The news of a student’s (Rohith Vermulla) suicide in Hyderabad Central University opened up a plethora of discussion on caste politics, inequality, affirmative action, and mostly grief and a deep sense of loss for the young life taken all too soon. There has been localized outrage at extreme caste discrimination. Dalit (formerly untouchable caste) students, like Vermulla receive admission into educational institution through affirmative action quotas, a measure that was Constitutionally sanctioned for the centuries of historical wrongs against the community.

Many students of “Scheduled castes and tribes” arrive in campuses with deficiencies in education, and seeking to make a change. Most of them are first generation graduates, come from poor families – like Vemula, born of a father who works as a security guard and a mother who’s a tailor – and often struggle to fit in. Indian colleges and universities remain contested sites for academic excellence. With few seats, upper caste members have to present their achievements to merit admission and antagonize over the seats “given away” to those with less privileged backgrounds. The conflicts fuelled by factional politics only serve to excacerbate the fires of discrimination and hate.

Politics plays insidious roles in student activism. At the renowned Film and Television Institute of India (FTII) in Pune students went on strike for 139 days to protest the appointment of chairperson of the governing council. They were persistent in voicing their opinion against the appointment of television actor-turned-politician Gajendra Chauhan as Chairman of the institute by the Information & Broadcast. In their assessment the new incumbent is not qualified to be in that position and lacked “creative credentials”. Many student organizations such as All India Students’ Association (AISA), the Kolkata-based Satyajit Ray Film Institute and students at the Jawaharlal Nehru University (JNU) all came out in support of the striking students.

While the strike has ended it brought to light the possibilities of claiming what is right by the youth.
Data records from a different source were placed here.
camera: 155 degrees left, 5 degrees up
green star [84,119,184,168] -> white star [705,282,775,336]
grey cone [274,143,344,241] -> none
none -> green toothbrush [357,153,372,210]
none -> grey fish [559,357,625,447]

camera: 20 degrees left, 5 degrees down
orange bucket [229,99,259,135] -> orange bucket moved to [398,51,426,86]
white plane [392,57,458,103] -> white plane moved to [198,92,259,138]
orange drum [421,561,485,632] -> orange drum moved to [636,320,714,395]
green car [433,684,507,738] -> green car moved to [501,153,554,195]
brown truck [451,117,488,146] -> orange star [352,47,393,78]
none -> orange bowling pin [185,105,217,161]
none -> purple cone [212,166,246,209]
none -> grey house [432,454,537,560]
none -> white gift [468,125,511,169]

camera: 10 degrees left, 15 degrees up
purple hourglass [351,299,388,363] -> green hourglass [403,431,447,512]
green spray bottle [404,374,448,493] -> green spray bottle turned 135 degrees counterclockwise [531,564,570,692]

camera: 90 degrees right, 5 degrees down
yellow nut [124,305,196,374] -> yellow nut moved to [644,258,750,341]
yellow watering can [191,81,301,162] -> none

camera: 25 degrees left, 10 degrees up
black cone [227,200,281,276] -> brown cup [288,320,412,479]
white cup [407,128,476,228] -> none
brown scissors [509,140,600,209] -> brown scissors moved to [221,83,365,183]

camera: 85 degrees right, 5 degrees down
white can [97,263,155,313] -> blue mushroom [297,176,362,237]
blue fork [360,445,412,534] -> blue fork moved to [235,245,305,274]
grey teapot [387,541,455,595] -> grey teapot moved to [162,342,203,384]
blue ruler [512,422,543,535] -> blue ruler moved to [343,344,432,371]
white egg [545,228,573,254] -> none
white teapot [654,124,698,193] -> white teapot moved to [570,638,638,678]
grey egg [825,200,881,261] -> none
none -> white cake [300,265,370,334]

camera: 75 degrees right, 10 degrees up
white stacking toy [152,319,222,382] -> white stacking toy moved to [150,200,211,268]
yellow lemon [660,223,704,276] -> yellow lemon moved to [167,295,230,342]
There is a right to question, the right to receive information, and a right to work in democratic ways and conversely there is the duty of the powers that be to listen, share and function collectively.

Many of us who are not students and not studying in an academic institution might pass on these agitations as ruffian behavior or an aberration of sorts. However whether it is the Dalit students or those at FTII, they have specific goals, and point to the imminent need to make institutional changes. They may not have nationalist goals of the past but this may beg the question as to whether independence struggle provides a blueprint for students in the current times. And the answer may be that while raising the collective conscience towards relevant issues may arise from similar intellectual and emotional convictions, the issues themselves are changed.

To question a democratically elected government and its policy (not a foreign power) is a big difference. In effect we have localized activism(s) that illustrate the role the youth can play in determining paths nations can take. It might just be wise to stay, hear their voices – distant as they may sound, take a stand and even provide guidance to those that will have the reins of the nation tomorrow.

(Rajashree Ghosh, is a Resident Scholar at Women’s Studies Research Center, Brandeis University.)